Abstract
The amount of drug remaining after previous doses, or drug accumulation, is closely related to drug efficacy and safety. An accurate calculation of the accumulation index or ratio (Rac) is crucial for dose finding. However, in drug accumulation studies little consensus exists with regard to experimental design or data analysis. We conducted a systematic review of the literature to produce a detailed profile of drug accumulation studies of the last 30 years (1980-2011). Ninety-six articles comprising 122 studies were analyzed. A typical drug accumulation study enrolled 10 to 20 subjects randomly assigned into treatment groups of 1 or 2 dose levels to observe pharmacokinetic behaviors. The median washout period between single and multiple dosing was 7 days, and the dose interval was 1-2 elimination half-lives in non- or one-compartmental models. Generally, the number of repeated times of administration for multiple dosing was 7-14, and the median number of sampling time points was 11. Eight different methods were used to calculate Rac. The most frequently used method, in 72.9% of the studies, was to set Rac equal to the ratio of the area under a plasma concentration-time curve (AUC) during a dosage interval at steady state to the AUC of a dosage interval after the first dose, i.e., Rac = AUC0-ι,ss / AUC0-ι,1. The values of Rac in the included studies ranged from 0.85 to 18.8, and 68.03% were <2. We suggest that sample size estimation for an accumulation study should be similar to that of a bioequivalence study, and in most studies, 18-24 subjects will be needed.

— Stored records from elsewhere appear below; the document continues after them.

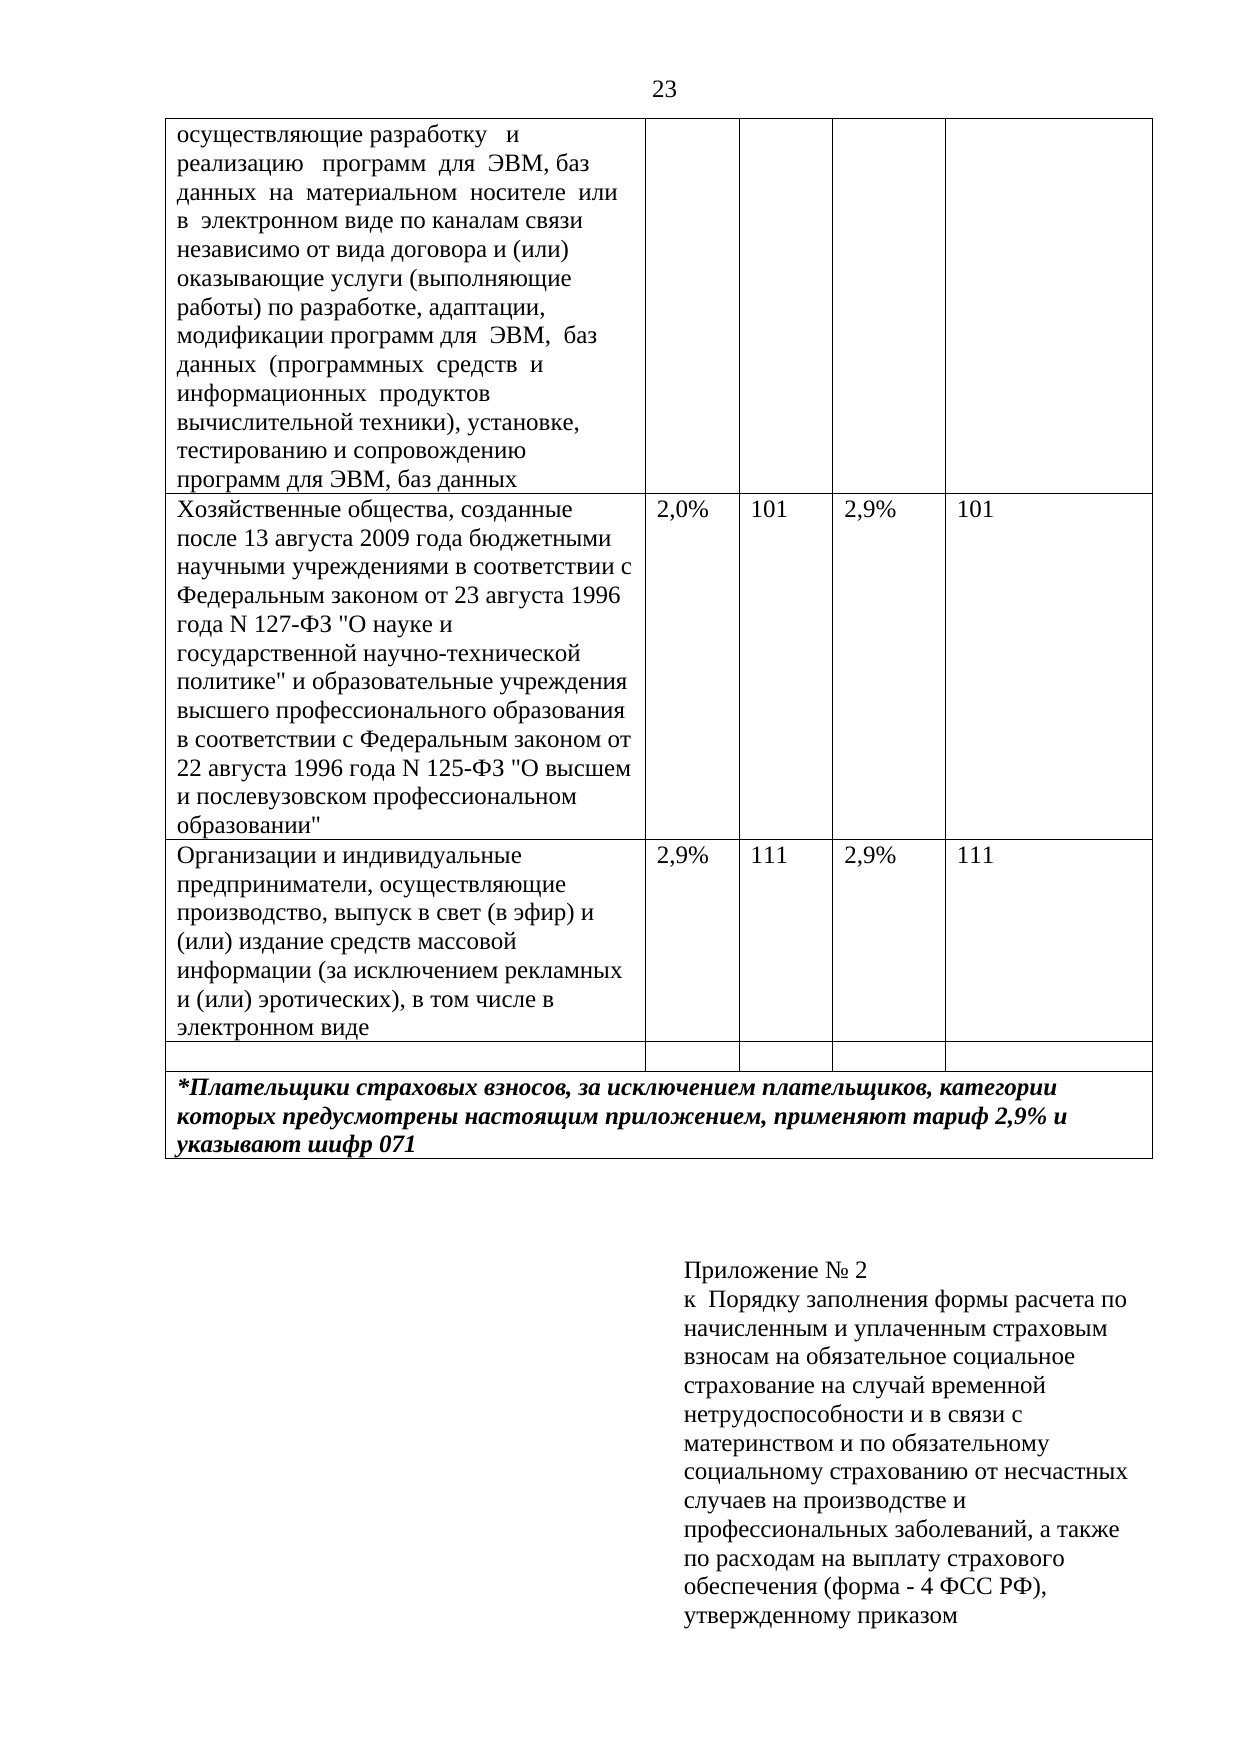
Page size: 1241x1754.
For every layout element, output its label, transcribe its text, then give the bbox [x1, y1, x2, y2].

table_cell 2,9% [833, 840, 945, 1041]
table_cell 101 [946, 494, 1152, 839]
table_cell 111 [946, 840, 1152, 1041]
text к Порядку заполнения формы расчета по начисленным и уплаченным страховым взносам на обязательное социальное страхование на случай временной нетрудоспособности и в связи с материнством и по обязательному социальному страхованию от несчастных случаев на производстве и профессиональных заболеваний, а также по расходам на выплату страхового обеспечения (форма - 4 ФСС РФ), утвержденному приказом [683, 1284, 1152, 1629]
table_cell Хозяйственные общества, созданные после 13 августа 2009 года бюджетными научными учреждениями в соответствии с Федеральным законом от 23 августа 1996 года N 127-ФЗ "О науке и государственной научно-технической политике" и образовательные учреждения высшего профессионального образования в соответствии с Федеральным законом от 22 августа 1996 года N 125-ФЗ "О высшем и послевузовском профессиональном образовании" [166, 494, 645, 839]
table_cell 101 [740, 494, 832, 839]
table_cell [166, 1042, 645, 1071]
table_cell 111 [740, 840, 832, 1041]
table_cell Организации и индивидуальные предприниматели, осуществляющие производство, выпуск в свет (в эфир) и (или) издание средств массовой информации (за исключением рекламных и (или) эротических), в том числе в электронном виде [166, 840, 645, 1041]
table_cell 2,9% [646, 840, 739, 1041]
table_cell [833, 1042, 945, 1071]
table_cell 2,9% [833, 494, 945, 839]
text Приложение № 2 [683, 1255, 1152, 1284]
table_cell [740, 1042, 832, 1071]
table_cell [740, 119, 832, 493]
table_cell 2,0% [646, 494, 739, 839]
table_cell [946, 119, 1152, 493]
table_cell [833, 119, 945, 493]
table_cell [646, 1042, 739, 1071]
table_cell [646, 119, 739, 493]
table_cell *Плательщики страховых взносов, за исключением плательщиков, категории которых предусмотрены настоящим приложением, применяют тариф 2,9% и указывают шифр 071 [166, 1072, 1152, 1158]
table_cell осуществляющие разработку и реализацию программ для ЭВМ, баз данных на материальном носителе или в электронном виде по каналам связи независимо от вида договора и (или) оказывающие услуги (выполняющие работы) по разработке, адаптации, модификации программ для ЭВМ, баз данных (программных средств и информационных продуктов вычислительной техники), установке, тестированию и сопровождению программ для ЭВМ, баз данных [166, 119, 645, 493]
table_cell [946, 1042, 1152, 1071]
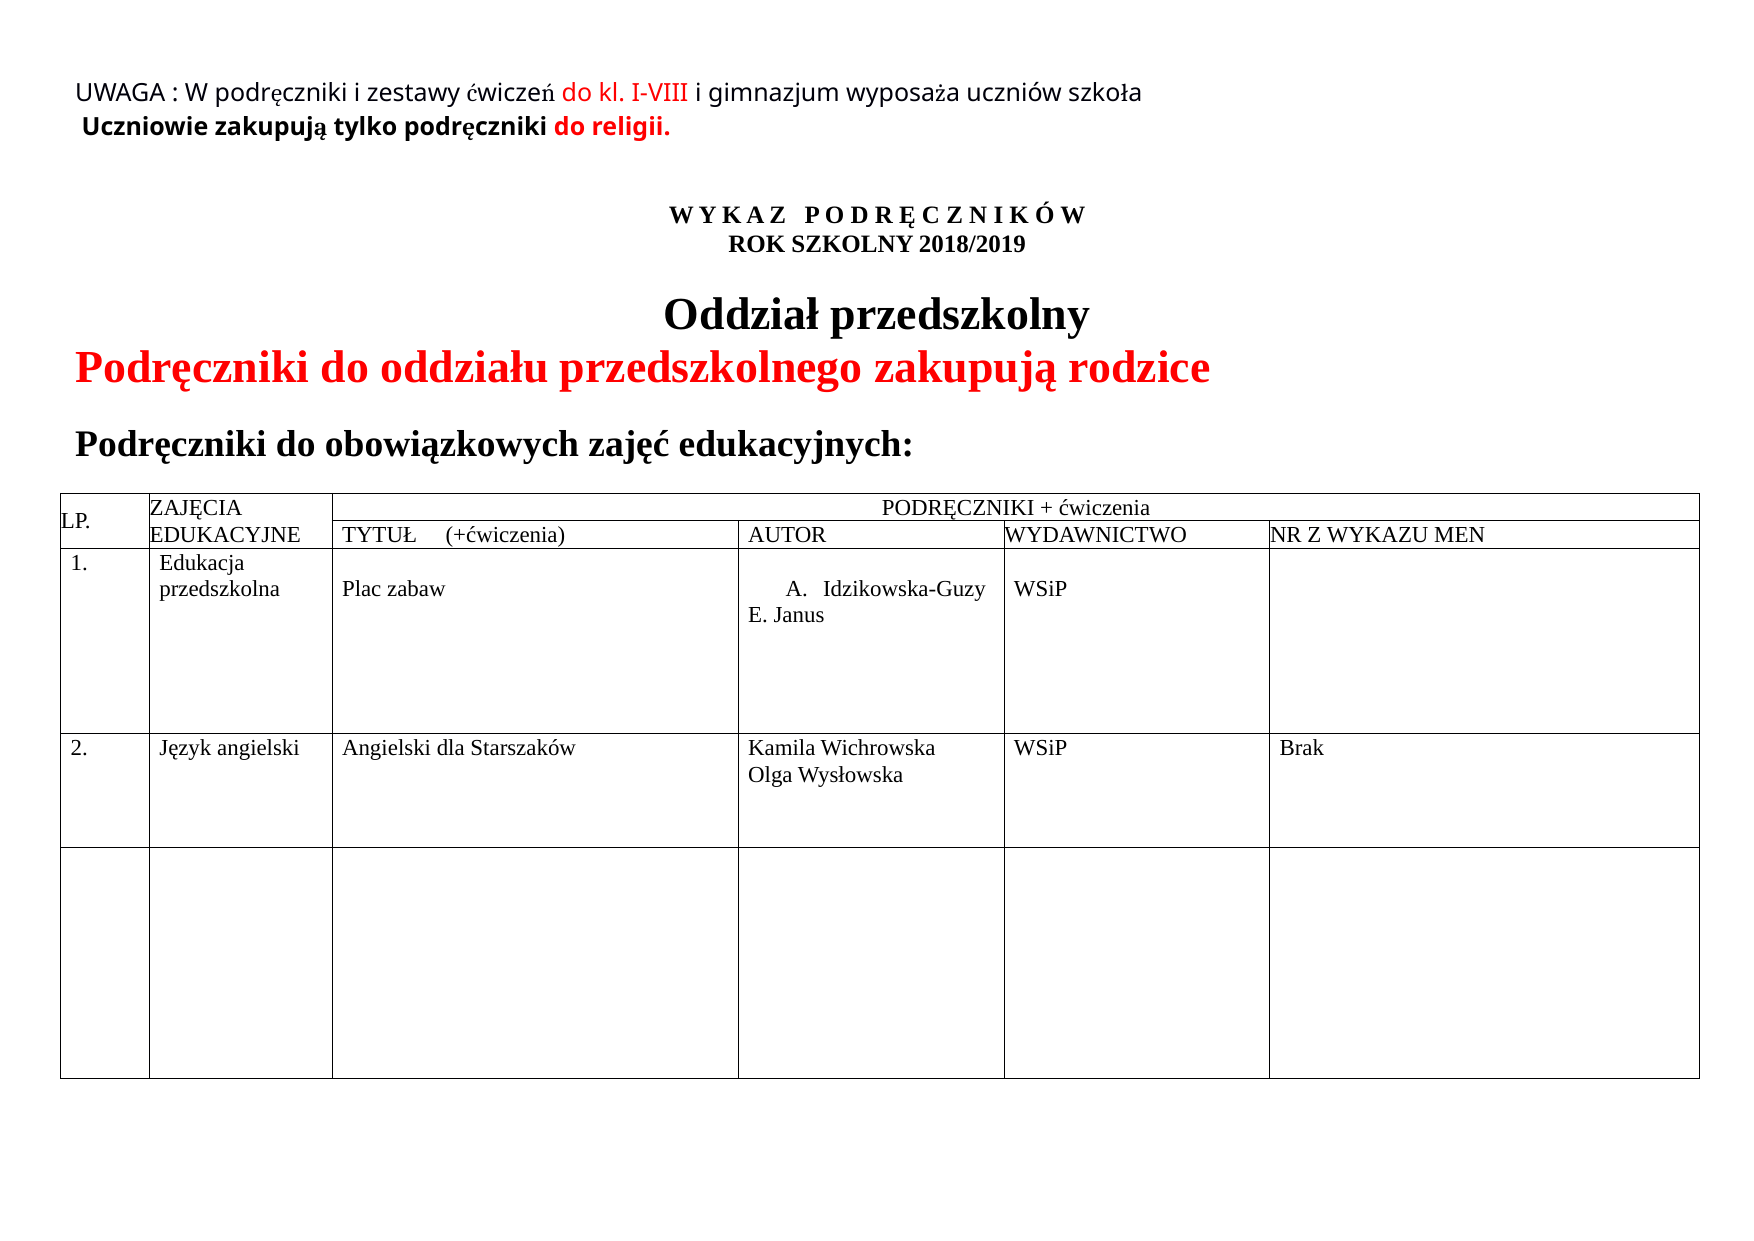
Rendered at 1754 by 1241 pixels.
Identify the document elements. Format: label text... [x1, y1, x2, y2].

table_cell [1270, 848, 1699, 1078]
table_cell WSiP [1005, 734, 1269, 847]
text ROK SZKOLNY 2018/2019 [75, 229, 1679, 258]
table_cell Brak [1270, 734, 1699, 847]
table_cell TYTUŁ (+ćwiczenia) [333, 521, 738, 548]
table_cell [1270, 549, 1699, 733]
table_cell 2. [61, 734, 149, 847]
text Uczniowie zakupują tylko podręczniki do religii. [75, 109, 1679, 143]
table_header ZAJĘCIA EDUKACYJNE [150, 494, 332, 548]
table_cell Angielski dla Starszaków [333, 734, 738, 847]
table_cell [739, 848, 1004, 1078]
table_cell Język angielski [150, 734, 332, 847]
table_cell Kamila Wichrowska Olga Wysłowska [739, 734, 1004, 847]
table_cell Plac zabaw [333, 549, 738, 733]
text UWAGA : W podręczniki i zestawy ćwiczeń do kl. I-VIII i gimnazjum wyposaża uczniów szkoła [75, 75, 1679, 109]
text Podręczniki do oddziału przedszkolnego zakupują rodzice [75, 339, 1679, 392]
table_header LP. [61, 494, 149, 548]
text Podręczniki do obowiązkowych zajęć edukacyjnych: [75, 421, 1679, 464]
text W Y K A Z P O D R Ę C Z N I K Ó W [75, 201, 1679, 229]
table_cell [1005, 848, 1269, 1078]
table_header PODRĘCZNIKI + ćwiczenia [333, 494, 1699, 520]
table_cell 1. [61, 549, 149, 733]
table_cell [333, 848, 738, 1078]
table_cell WSiP [1005, 549, 1269, 733]
table_cell AUTOR [739, 521, 1004, 548]
table_cell Idzikowska-Guzy E. Janus [739, 549, 1004, 733]
text Oddział przedszkolny [75, 287, 1679, 339]
table_cell [150, 848, 332, 1078]
table_cell [61, 848, 149, 1078]
table_cell WYDAWNICTWO [1005, 521, 1269, 548]
table_cell Edukacja przedszkolna [150, 549, 332, 733]
table_cell NR Z WYKAZU MEN [1270, 521, 1699, 548]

Appropriate calculation methods for Rac should be selected based on the experimental design and data characteristics. The crucial values for non-, weak, moderate, and strong accumulation can be set at Rac < 1.2, 1.2 ≤ Rac < 2, 2 ≤ Rac < 5, and Rac ≥ 5, respectively. Accumulations studies should also give more regard to drug metabolism and increased accumulation in kidney or liver damaged patients.
Keywords: Accumulation index, factor, pharmacokinetics, experimental design, multiple dosing, therapeutic window.